Township Immune from Municipal Parking Lot Lawsuit
Facts: A woman slipped and fell on a large patch of ice in a municipal parking lot while walking to her car. The ice patch had formed as a result of water running downgrade from melting snow piled near the parked cars, and then freezing.
The woman sued the township for negligence, arguing that it had not properly instructed its snowplow driver as to where in the municipal lot he should put plowed snow so that any runoff wouldn't form ice patches.
The woman and the township each asked the trial court for a judgment without a trial in its favor. The trial court granted the township's request, and the woman appealed.

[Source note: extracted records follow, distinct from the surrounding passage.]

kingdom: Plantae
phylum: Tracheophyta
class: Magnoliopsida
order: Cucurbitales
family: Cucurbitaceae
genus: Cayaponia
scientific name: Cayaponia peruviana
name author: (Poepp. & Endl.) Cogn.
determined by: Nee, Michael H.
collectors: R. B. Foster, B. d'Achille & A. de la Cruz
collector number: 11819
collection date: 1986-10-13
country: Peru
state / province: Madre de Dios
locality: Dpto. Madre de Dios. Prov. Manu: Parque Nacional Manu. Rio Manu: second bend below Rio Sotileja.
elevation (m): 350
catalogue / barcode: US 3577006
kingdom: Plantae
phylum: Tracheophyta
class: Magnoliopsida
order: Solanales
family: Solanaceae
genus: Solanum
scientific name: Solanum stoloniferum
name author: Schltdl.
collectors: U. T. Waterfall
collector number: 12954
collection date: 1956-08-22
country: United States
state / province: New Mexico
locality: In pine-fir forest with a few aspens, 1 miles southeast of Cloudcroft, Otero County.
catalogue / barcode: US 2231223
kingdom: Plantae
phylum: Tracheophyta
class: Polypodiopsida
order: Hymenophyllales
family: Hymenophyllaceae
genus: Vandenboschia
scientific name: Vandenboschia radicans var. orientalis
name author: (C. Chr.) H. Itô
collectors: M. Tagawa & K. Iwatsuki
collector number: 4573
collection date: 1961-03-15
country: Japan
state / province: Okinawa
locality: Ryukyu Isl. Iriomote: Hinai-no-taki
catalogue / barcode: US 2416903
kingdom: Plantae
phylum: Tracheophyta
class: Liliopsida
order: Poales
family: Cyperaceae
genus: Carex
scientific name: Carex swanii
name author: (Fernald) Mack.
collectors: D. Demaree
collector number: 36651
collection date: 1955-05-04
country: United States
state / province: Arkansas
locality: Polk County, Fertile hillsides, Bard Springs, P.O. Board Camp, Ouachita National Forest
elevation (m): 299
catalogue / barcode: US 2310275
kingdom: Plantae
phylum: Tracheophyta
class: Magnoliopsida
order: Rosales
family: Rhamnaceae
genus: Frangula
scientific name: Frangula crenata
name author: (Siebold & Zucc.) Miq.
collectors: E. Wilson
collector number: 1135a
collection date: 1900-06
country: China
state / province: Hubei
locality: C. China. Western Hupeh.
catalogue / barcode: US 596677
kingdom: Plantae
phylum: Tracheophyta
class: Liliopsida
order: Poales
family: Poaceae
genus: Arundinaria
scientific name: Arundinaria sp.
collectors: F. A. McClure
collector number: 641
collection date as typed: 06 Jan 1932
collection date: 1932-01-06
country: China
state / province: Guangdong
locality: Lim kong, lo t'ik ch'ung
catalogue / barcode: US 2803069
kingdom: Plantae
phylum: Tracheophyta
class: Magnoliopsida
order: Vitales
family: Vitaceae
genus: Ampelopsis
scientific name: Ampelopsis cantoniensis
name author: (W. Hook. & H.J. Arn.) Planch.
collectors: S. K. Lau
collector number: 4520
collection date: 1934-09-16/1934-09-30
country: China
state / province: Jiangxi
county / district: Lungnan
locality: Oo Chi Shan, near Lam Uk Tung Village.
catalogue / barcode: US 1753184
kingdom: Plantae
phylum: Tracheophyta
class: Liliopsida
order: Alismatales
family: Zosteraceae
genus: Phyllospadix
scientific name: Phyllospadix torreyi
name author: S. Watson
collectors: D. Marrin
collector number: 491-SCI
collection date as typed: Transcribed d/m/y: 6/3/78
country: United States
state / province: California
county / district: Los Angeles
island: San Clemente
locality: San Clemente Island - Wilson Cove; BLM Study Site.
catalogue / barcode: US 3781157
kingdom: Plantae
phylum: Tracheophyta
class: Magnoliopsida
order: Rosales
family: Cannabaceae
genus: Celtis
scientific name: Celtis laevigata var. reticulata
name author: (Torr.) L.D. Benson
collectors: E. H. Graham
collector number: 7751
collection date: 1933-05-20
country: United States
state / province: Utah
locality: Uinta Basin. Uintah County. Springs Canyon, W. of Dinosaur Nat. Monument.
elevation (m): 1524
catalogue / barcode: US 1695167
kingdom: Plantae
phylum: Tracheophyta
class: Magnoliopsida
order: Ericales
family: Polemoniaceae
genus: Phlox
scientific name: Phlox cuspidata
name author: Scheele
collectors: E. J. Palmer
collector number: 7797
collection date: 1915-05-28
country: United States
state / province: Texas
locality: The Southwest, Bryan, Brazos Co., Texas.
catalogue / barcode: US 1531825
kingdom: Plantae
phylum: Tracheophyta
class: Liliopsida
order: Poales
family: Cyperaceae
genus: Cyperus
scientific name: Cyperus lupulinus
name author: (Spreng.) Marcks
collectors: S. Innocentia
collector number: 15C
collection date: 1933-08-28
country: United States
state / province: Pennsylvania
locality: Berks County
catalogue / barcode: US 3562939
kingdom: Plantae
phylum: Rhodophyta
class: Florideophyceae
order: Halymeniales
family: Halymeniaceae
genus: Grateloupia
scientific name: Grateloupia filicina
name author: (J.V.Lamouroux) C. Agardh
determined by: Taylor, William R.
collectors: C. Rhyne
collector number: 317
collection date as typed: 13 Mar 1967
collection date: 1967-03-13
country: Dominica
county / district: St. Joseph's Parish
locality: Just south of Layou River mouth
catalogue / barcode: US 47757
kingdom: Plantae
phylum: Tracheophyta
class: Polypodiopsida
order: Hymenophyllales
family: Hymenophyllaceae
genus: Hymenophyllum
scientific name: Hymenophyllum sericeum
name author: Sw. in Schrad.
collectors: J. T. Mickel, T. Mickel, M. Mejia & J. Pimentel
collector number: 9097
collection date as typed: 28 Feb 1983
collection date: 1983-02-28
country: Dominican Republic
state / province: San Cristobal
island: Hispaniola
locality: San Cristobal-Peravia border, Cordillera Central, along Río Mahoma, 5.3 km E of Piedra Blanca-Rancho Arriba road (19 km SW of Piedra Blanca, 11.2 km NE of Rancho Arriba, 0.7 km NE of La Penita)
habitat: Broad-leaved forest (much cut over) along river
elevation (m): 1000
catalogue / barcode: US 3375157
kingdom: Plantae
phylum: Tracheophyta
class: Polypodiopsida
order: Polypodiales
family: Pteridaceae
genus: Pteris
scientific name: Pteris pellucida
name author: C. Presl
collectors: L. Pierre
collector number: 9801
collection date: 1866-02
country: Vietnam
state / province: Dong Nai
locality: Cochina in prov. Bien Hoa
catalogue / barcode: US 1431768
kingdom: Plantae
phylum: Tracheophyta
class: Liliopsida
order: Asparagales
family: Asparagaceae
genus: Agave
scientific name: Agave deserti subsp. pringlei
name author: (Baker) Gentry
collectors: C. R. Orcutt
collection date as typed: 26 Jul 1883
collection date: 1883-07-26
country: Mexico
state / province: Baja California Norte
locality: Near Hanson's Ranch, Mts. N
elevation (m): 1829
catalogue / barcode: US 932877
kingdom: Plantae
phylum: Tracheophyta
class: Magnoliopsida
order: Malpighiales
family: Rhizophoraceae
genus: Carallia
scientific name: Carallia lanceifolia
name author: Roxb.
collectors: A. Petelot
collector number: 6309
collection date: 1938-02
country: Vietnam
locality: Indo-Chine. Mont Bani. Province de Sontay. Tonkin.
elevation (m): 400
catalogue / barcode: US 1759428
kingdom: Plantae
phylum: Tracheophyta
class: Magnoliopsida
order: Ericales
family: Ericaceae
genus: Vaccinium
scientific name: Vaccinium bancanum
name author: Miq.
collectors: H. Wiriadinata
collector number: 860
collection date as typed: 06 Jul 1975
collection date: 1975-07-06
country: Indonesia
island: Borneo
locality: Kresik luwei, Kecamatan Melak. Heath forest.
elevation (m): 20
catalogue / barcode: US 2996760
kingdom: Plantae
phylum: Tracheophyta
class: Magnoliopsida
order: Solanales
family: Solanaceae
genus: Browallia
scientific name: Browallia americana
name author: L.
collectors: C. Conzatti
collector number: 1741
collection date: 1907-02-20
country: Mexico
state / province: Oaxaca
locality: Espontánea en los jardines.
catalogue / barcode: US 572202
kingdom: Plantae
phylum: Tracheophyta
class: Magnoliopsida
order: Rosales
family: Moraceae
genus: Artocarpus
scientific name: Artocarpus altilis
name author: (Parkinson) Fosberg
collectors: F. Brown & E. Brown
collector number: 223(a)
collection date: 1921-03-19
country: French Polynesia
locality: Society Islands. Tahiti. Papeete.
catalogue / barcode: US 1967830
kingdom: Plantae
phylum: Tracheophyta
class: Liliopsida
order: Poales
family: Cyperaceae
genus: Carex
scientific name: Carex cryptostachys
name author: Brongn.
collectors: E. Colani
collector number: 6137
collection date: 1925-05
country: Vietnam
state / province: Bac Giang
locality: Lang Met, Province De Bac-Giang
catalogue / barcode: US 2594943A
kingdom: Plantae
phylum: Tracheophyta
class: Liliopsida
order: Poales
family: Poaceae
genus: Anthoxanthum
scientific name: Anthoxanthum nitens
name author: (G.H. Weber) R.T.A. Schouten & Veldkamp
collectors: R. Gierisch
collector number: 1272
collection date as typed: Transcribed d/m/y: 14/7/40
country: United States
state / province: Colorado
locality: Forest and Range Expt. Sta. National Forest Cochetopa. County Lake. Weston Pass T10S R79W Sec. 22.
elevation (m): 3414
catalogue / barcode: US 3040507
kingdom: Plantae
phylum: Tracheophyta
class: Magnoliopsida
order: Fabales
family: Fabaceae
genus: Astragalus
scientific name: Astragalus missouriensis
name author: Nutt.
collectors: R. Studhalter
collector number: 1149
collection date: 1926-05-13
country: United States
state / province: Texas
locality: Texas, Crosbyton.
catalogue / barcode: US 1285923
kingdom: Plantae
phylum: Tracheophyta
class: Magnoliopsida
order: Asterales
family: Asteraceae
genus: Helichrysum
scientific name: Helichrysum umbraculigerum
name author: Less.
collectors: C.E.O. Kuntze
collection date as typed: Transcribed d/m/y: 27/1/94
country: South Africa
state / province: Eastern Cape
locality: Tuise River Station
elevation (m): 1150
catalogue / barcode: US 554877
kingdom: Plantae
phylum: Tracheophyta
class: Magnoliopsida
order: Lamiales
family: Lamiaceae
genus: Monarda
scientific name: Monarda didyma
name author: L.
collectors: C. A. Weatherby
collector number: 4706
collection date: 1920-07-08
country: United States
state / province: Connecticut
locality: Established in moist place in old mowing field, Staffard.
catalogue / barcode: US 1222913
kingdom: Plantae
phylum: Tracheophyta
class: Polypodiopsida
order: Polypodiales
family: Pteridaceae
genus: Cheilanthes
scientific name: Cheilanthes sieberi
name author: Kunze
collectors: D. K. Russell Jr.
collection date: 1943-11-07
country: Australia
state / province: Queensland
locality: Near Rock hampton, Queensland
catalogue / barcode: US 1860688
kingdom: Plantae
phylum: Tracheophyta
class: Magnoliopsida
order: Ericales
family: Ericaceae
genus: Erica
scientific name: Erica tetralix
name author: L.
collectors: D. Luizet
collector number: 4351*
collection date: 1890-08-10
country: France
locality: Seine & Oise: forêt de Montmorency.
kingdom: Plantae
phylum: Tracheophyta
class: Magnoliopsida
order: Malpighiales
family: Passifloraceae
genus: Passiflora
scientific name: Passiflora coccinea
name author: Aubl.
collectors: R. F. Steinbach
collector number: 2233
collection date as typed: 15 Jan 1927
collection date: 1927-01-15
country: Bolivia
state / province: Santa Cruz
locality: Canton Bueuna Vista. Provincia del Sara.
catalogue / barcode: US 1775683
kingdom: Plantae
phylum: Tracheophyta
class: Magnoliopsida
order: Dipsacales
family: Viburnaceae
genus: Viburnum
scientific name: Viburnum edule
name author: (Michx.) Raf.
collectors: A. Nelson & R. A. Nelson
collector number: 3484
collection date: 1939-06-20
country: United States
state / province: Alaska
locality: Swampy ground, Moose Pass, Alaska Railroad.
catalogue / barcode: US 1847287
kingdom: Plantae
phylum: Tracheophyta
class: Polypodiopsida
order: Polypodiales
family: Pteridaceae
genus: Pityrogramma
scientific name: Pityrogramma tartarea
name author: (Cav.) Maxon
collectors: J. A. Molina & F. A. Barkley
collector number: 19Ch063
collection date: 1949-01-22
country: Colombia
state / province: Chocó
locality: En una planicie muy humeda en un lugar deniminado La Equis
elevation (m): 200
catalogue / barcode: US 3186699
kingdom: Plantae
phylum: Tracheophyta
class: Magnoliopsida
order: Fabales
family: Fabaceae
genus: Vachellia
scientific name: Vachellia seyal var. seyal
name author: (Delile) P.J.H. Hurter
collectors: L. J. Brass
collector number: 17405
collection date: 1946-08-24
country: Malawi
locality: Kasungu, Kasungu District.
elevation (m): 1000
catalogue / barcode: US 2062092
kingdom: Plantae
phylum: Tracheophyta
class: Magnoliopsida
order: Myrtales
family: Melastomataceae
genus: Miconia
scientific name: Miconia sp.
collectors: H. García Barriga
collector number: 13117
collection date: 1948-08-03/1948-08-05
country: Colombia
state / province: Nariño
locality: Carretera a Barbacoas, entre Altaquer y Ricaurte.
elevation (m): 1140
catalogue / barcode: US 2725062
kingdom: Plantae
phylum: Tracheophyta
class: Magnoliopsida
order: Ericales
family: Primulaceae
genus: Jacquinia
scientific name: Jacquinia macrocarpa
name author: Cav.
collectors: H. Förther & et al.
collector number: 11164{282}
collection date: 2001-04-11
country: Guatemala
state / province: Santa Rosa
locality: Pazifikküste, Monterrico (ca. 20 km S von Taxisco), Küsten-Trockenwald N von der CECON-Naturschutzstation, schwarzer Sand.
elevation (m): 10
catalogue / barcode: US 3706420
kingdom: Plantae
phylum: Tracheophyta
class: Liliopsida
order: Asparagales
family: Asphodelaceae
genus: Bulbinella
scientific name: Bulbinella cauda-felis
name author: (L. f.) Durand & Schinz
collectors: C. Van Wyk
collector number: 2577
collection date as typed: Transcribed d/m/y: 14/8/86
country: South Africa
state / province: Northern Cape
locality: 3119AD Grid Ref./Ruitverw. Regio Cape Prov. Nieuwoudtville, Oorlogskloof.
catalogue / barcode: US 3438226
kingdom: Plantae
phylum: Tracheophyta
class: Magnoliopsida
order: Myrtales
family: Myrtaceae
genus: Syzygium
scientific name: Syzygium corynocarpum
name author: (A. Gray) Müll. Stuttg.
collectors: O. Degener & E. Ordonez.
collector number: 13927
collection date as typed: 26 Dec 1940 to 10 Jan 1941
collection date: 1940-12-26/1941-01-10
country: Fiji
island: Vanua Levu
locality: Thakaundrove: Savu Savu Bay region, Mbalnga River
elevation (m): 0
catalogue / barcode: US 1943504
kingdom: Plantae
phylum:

Decision: The appeals court upheld the trial court's judgment without a trial in the township's favor.
Reasoning: The appeals court pointed out that New Jersey municipalities have common law weather immunity from lawsuits for accidents allegedly caused by snow or ice. It noted that the Tort Claims Act also provides governmental immunity for weather-related accidents on streets and highways.
The court explained the policy behind governmental common law immunity for injuries occurring due to weather-related conditions, especially snow and ice: “By their very nature, snow-removal activities leave behind ‘dangerous conditions,’ and no matter how effective an entity's snow-removal activities may be, a multitude of claims could be filed after every snowstorm.”
Because a municipality is not liable for accidents related to snow-removal activity on its property, the appeals court ruled that the trial court in this case had properly dismissed the woman's slip-and-fall accident claim.